Melvin Van Peebles to Mantan Moreland, 1969
Melvin Van Peebles’s blistering satire Watermelon Man (1970)—the only film that he made for a Hollywood studio—has long lived in the shadows of his other work, especially the film that immediately followed it, the popular and controversial 1971 Sweet Sweetback’s Baadasssss Song. The story of one man’s evolution from apolitical sex performer to Black Power revolutionary, Sweet Sweetback altered the trajectory of Black representation in Hollywood with its complex portrayal of Black identity and experience and its deliberately political message. Its success signaled the commercial viability of Black films at the box office, making it a pivotal moment in the representation of Blackness on-screen. Because of Sweet Sweetback’s status, Watermelon Man has typically been discussed mainly as a prelude to it, setting up the filmmaker’s shift from Hollywood studio director to independent maverick.

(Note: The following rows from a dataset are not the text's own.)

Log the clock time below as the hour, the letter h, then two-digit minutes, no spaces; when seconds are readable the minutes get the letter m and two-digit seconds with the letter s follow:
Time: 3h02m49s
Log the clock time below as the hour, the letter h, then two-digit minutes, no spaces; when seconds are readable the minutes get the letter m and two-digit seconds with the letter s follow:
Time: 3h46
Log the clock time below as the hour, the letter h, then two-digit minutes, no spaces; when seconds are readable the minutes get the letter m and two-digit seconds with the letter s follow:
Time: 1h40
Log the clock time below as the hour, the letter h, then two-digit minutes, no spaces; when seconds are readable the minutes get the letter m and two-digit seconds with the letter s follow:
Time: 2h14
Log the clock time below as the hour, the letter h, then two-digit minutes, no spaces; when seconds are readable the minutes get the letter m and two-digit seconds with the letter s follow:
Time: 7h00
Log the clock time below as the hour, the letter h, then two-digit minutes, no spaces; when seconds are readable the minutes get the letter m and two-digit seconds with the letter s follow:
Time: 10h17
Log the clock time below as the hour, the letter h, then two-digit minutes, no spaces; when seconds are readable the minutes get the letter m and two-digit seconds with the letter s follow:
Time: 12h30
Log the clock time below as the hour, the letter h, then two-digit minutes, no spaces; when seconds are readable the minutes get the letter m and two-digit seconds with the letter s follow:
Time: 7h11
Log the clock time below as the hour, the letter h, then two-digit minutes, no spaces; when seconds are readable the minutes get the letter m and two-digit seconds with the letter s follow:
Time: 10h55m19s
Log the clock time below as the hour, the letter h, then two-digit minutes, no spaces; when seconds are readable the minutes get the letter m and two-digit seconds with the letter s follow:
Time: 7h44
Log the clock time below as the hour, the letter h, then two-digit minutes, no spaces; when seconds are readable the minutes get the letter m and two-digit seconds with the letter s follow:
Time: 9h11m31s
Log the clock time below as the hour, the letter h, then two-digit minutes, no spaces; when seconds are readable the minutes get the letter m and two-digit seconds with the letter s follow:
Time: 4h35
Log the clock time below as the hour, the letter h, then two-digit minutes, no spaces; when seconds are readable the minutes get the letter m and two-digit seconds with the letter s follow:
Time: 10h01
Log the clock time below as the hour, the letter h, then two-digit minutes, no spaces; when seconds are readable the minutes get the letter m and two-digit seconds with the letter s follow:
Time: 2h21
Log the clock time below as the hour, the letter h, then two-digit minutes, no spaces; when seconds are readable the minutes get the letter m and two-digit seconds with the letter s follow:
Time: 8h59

But Watermelon Man merits appreciation in its own right, not only for its often overlooked revolutionary themes—which build on the sentiments of Van Peebles’s first feature, The Story of a Three Day Pass (1967), and anticipate the politics of Sweet Sweetback—but also, and most importantly, because it demonstrates how Black directors are able to realize their creative and ideological visions, crafting ingenious ways to articulate their perspectives, even while working within antagonistic institutions. Both Watermelon Man and the story of how Van Peebles made the film can indeed be thought of as metaphors for the Black experience in Hollywood more broadly. And so Van Peebles’s brief but significant experience as a director under contract with Columbia Pictures is much more than a footnote. It stands as a testament to his ambition to criticize Hollywood’s and society’s racism, as he said, “from the inside out.”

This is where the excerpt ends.